| Study text |
- Opening Delimiter -

There was a TelevisionAd? here (Israel) a year ago or so. There was a kid that bribed the guard in a museum and then drew a mustache on the MonaLisa?. (Preceded by Marcel Duchamp in 1919 - L.H.O.O.Q.!


If you care about enforcement, keep your property under surveillance. In fact, keep your property under surveillance anyway. It puts you in a position of power.

Or, "Keep everything under lockdown, we will all feel safer."

Why do we want that sort of power, again? Seems to me a hassle with no real benefits.


Reading this page reminded me of an article that I had read recently. While it was for programmers you could also say that it was about urban decay and the way that we can deal with it. I would bet that the power transformers' artwork was in disrepair when the Tagging started again.

The link (warning it is written by and for programmers)


Many Renaissance buildings in Italy contain pieces of rock ripped from classical ones. I think most would consider both art. Which has more right to exist?

Graffiti is just art created on top of other art. If someone painted a mustache on the Mona Lisa, would the resultant painting be better or worse than it's predecessor?

It's all a matter of subjective personal opinion. Scientists have yet to reach widespread consensus on an algorithm for producing the best art.

- Closing Delimiter -

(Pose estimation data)
- Opening Delimiter -

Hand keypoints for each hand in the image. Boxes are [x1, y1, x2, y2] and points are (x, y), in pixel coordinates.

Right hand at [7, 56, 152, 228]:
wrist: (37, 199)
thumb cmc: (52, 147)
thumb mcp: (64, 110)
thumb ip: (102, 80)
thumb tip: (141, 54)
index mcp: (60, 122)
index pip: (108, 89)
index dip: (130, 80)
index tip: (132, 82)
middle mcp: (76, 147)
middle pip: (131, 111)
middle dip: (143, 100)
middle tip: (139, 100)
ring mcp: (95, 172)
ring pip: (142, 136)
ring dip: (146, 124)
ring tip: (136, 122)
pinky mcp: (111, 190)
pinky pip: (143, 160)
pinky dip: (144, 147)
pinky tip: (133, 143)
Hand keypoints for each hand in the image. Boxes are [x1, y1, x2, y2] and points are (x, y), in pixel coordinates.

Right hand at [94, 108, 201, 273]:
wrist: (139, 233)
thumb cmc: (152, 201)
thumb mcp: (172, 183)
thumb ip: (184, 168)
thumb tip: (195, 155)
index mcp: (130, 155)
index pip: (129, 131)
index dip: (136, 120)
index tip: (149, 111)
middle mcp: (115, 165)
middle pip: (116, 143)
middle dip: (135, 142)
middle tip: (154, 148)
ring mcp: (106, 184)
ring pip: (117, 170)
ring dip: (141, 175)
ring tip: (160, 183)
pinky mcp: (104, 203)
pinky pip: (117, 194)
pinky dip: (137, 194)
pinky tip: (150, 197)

- Closing Delimiter -

| Task list |
• 1. List every sentence in the graffiti discussion that asks a question.
• 2. From the graffiti discussion, quote the passage starting with "The link (warning" and going on through "the best art.".
• 3. According to the graffiti discussion, which artist preceded the mustache on the Mona Lisa, and in what year?

| Response list |
• 1.
- Why do we want that sort of power, again?
- Which has more right to exist?
- If someone painted a mustache on the Mona Lisa, would the resultant painting be better or worse than it's predecessor?

• 2.
The link (warning it is written by and for programmers)


Many Renaissance buildings in Italy contain pieces of rock ripped from classical ones. I think most would consider both art. Which has more right to exist?

Graffiti is just art created on top of other art. If someone painted a mustache on the Mona Lisa, would the resultant painting be better or worse than it's predecessor?

It's all a matter of subjective personal opinion. Scientists have yet to reach widespread consensus on an algorithm for producing the best art.

• 3. Marcel Duchamp, in 1919.